Revue La Moitié du Fourbi, littérature et appels d’air

Encore une nouvelle revue ? La moitié du fourbi le sait, puisqu’elle envisage la littérature comme ce qui soustrait au désordre et au bric-à-brac « des pistes et des espaces ». Consciente de sa faiblesse, mais aussi de sa force, la revue cherche à renouveler le champ littéraire, comme en témoigne sa participation au salon de la revue, sur le thème « littérature et hybridité ». Pour son deuxième numéro, l’équipe a choisi le thème de la trahison.

 

moitié fourbiL’objet est sobre dans son graphisme, très vite familier au regard. La revue dénote cependant une originalité et un humour discrets, intelligents. Pensons à cet édito détourné de Frédéric Forte, membre de l’Oulipo ou à la présentation des « traîtres », c’est-à-dire des auteurs. Pour la plupart, les collaborateurs de la revue viennent du monde littéraire, avec un point d’ancrage marqué pour le web, remuet.net et Actes Sud. Trahir, un thème fort ? Un thème, surtout, hautement littéraire. Frédéric Fiolof revisite la figure du menteur à travers le personnage haut en couleur de Joël. Le mensonge et la trahison versus la fiction ? La trahison touche aussi à l’imposture, comme Anthony Poiraudeau le montre en parlant d’Annie Ernaux et des « transfuges de classe ». Comment gérer la trahison de passer d’une classe dite populaire à une classe dite bourgeoise, et surtout comme écrire ce passage sans trahir ses origines ? Dans Les trahisons terrestres de Marina Tsvétaeva, Zoé Balthus envisage la trahison paradoxale du suicide ou l’adultère au prisme de la fidélité éternelle à une idée, une mission ou un amour.
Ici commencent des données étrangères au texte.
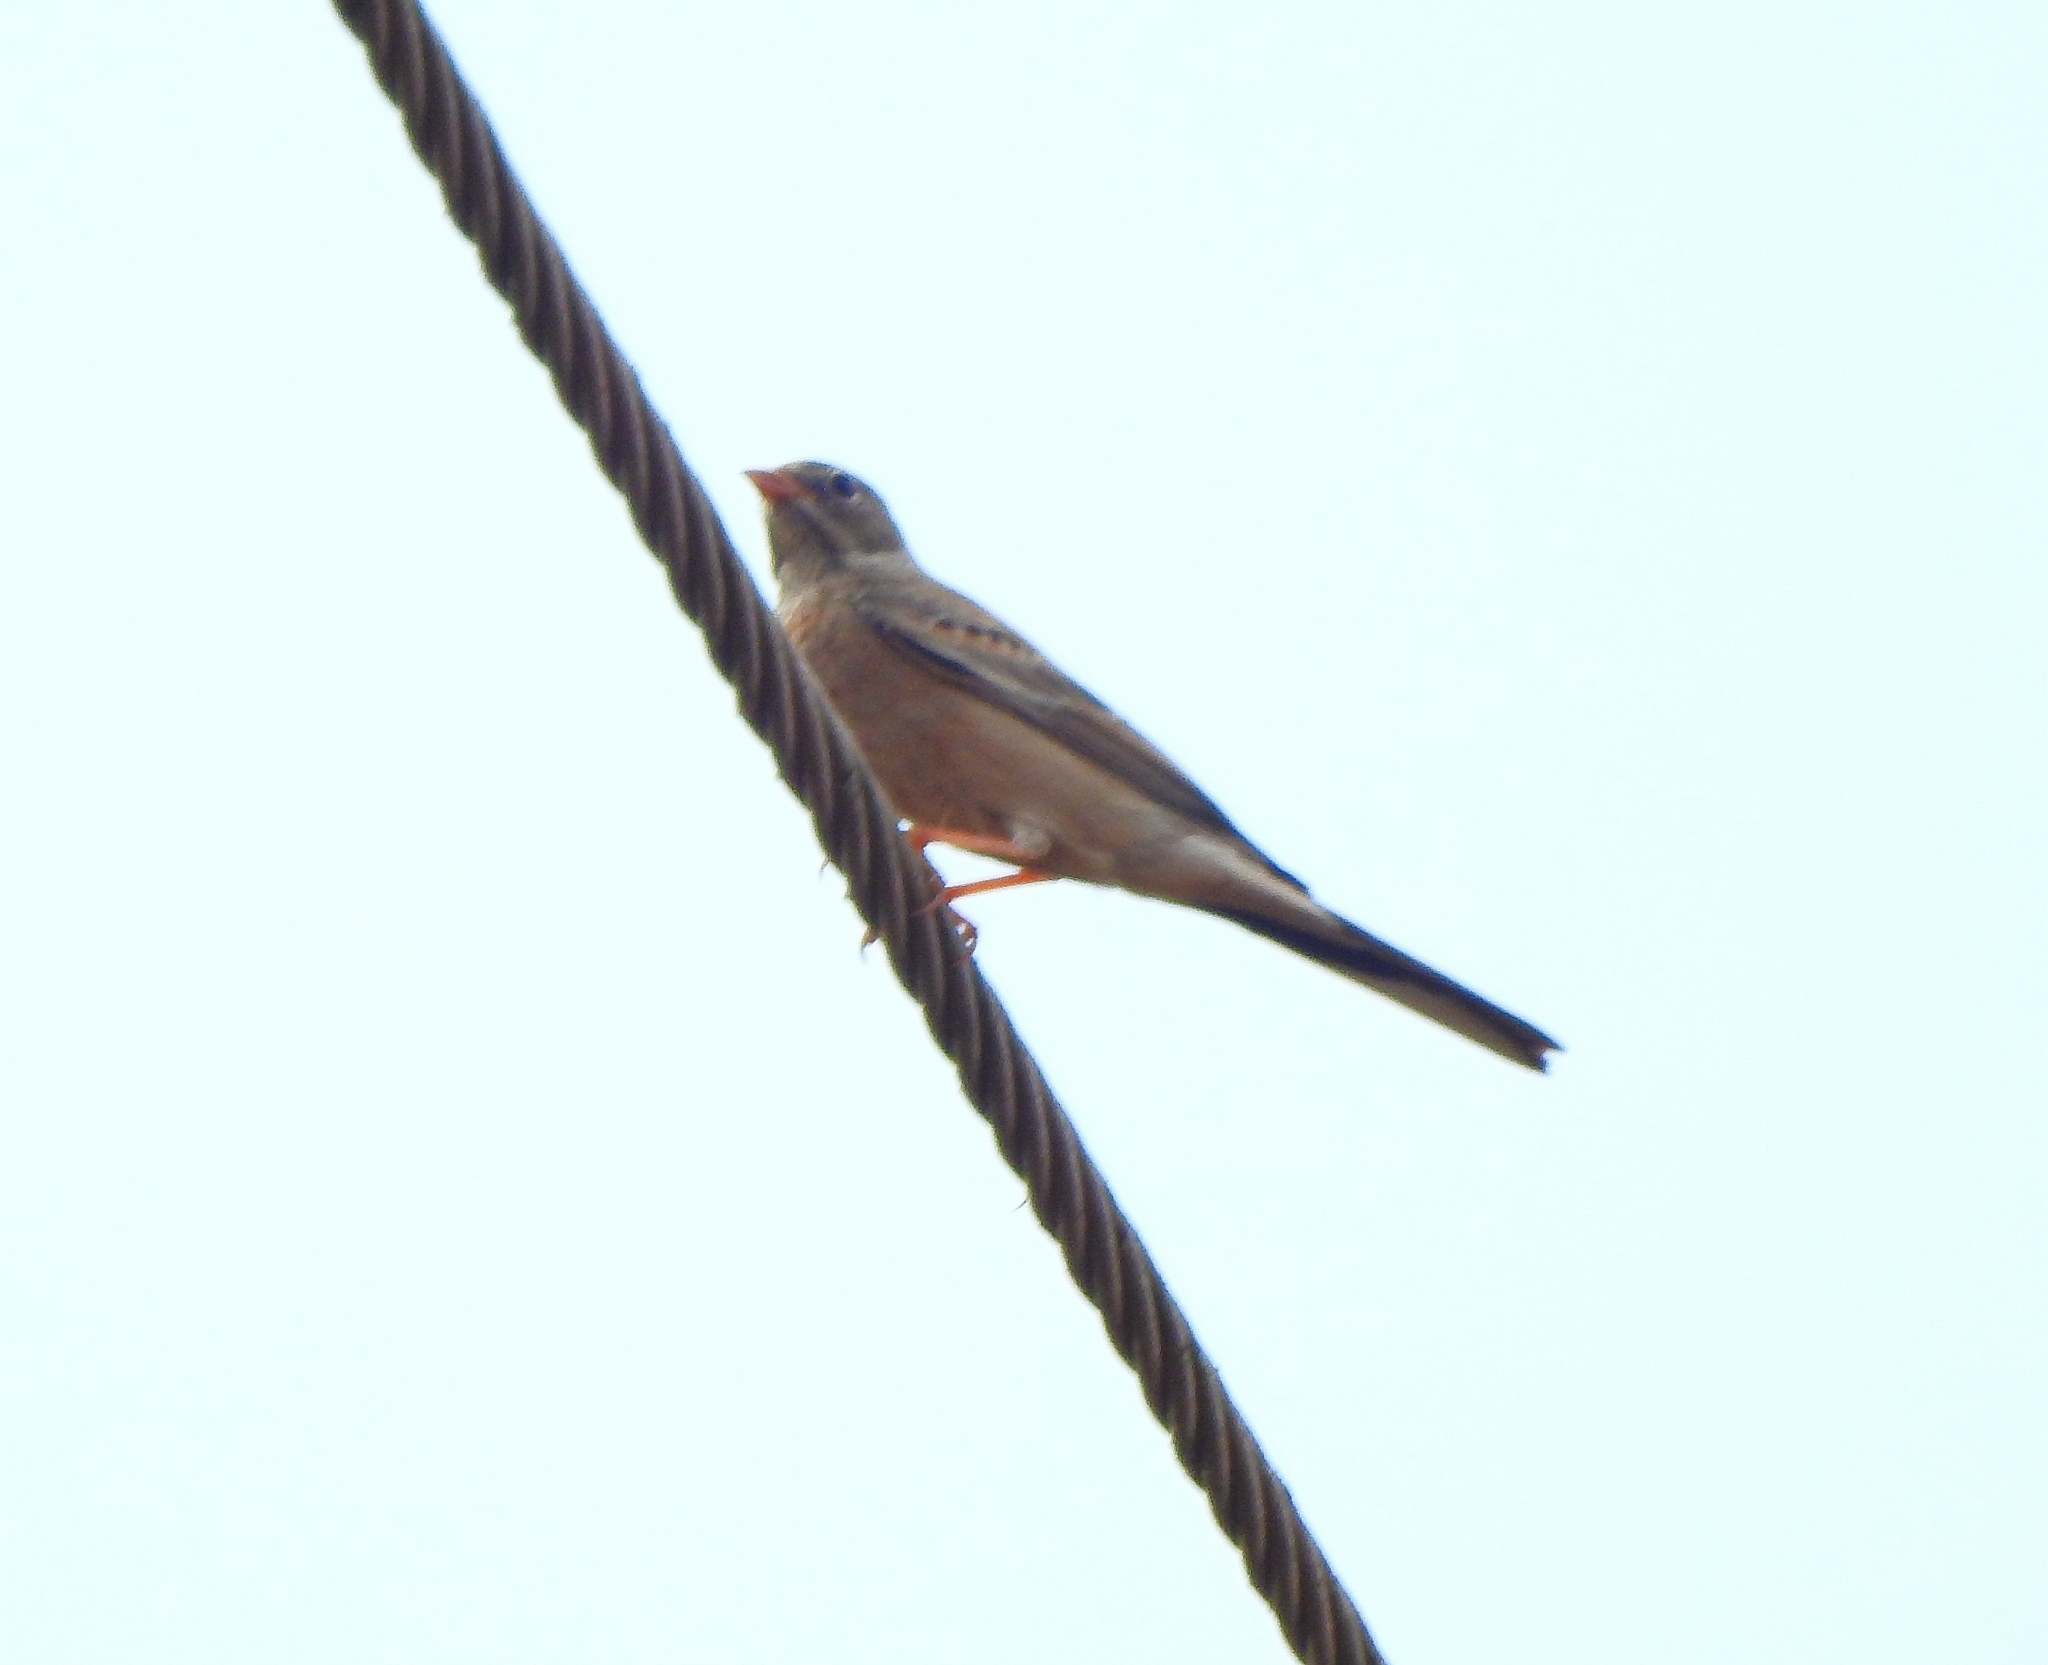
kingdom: Animalia
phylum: Chordata
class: Aves
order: Passeriformes
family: Emberizidae
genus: Emberiza
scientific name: Emberiza buchanani
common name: Grey-necked bunting
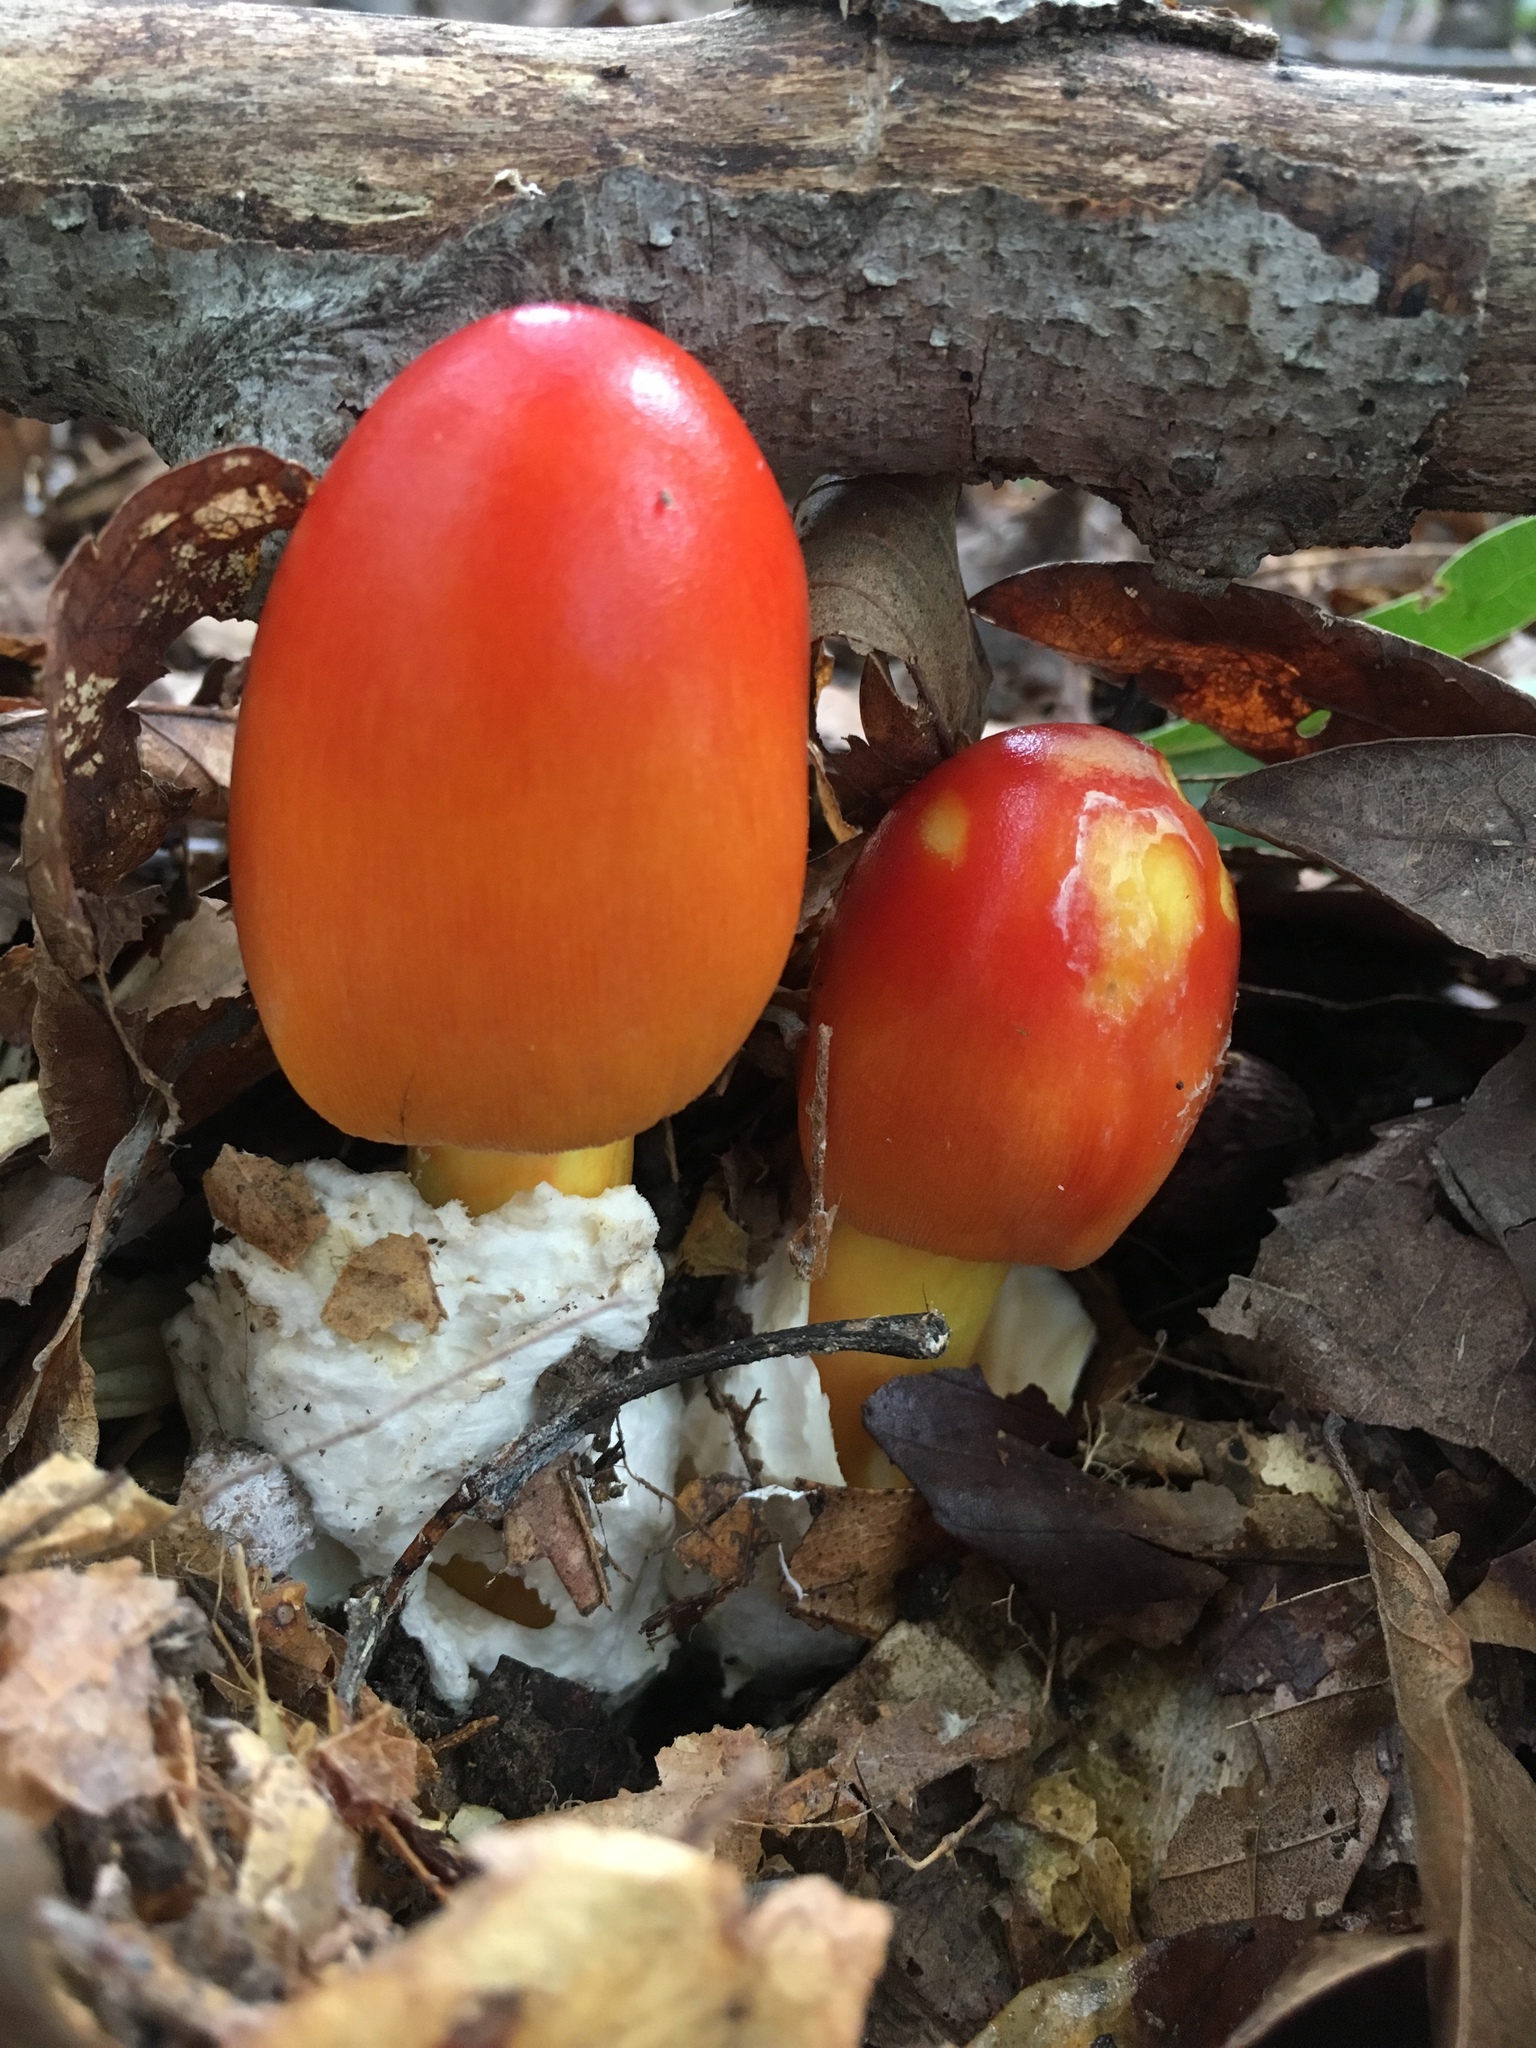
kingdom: Fungi
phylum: Basidiomycota
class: Agaricomycetes
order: Agaricales
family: Amanitaceae
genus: Amanita
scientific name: Amanita jacksonii
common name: Jackson's slender caesar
Ce que j’écris trahit-il ma pensée ? se demande liminairement Frédéric Forte.

fourbi revueÉcrire, c’est aussi et forcément trahir. Trahir sa langue, nous apprend Anne-Françoise Kavauvea en parlant d’Aharon Appelfeld, romancier et poète israélien, né en Roumanie, germanophone, contraint d’abandonner sa langue maternelle suite à la Shoah, à son évasion et son départ pour la Palestine. Écrire, c’est aussi trahir les mots, surinvestir le sens d’une évidence. Nolwenn Euzen, dont le prochain recueil de poèmes paraîtra chez Recours au poème éditeur en janvier 2016, investit le thème en triturant et en farfouillant dans le dictionnaire Larousse. Romain Verger, quant à lui, dans son texte Efface-moi, je t’en prie, considère la trahison en amont de l’œuvre littéraire. Il revient sur la collaboration de Raymond Carver et de son éditeur Gordon Lish, lequel corrigeait en l’épurant l’œuvre de son auteur. Si la vampirisation est réciproque, n’est-ce pas la preuve que l’écriture est toujours plurielle, toujours empruntée ? Alain Giorgetti, en bâtissant un texte à partir d’un discours de François Mitterrand, parle de la trahison du langage dès lors qu’il devient politique ou idéologique. La trahison du langage, c’est aussi le face à face de l’art et de l’histoire. Hélène Gaudy, en écrivant une courte biographie de Kurt Gerron, cinéaste et acteur berlinois, de confession juive, envoyé à Auschwitz et contraint à tourner un film de propagande sur les camps de concentration, nous suggère que les frontières entre la trahison et la fidélité sont décidément très poreuses.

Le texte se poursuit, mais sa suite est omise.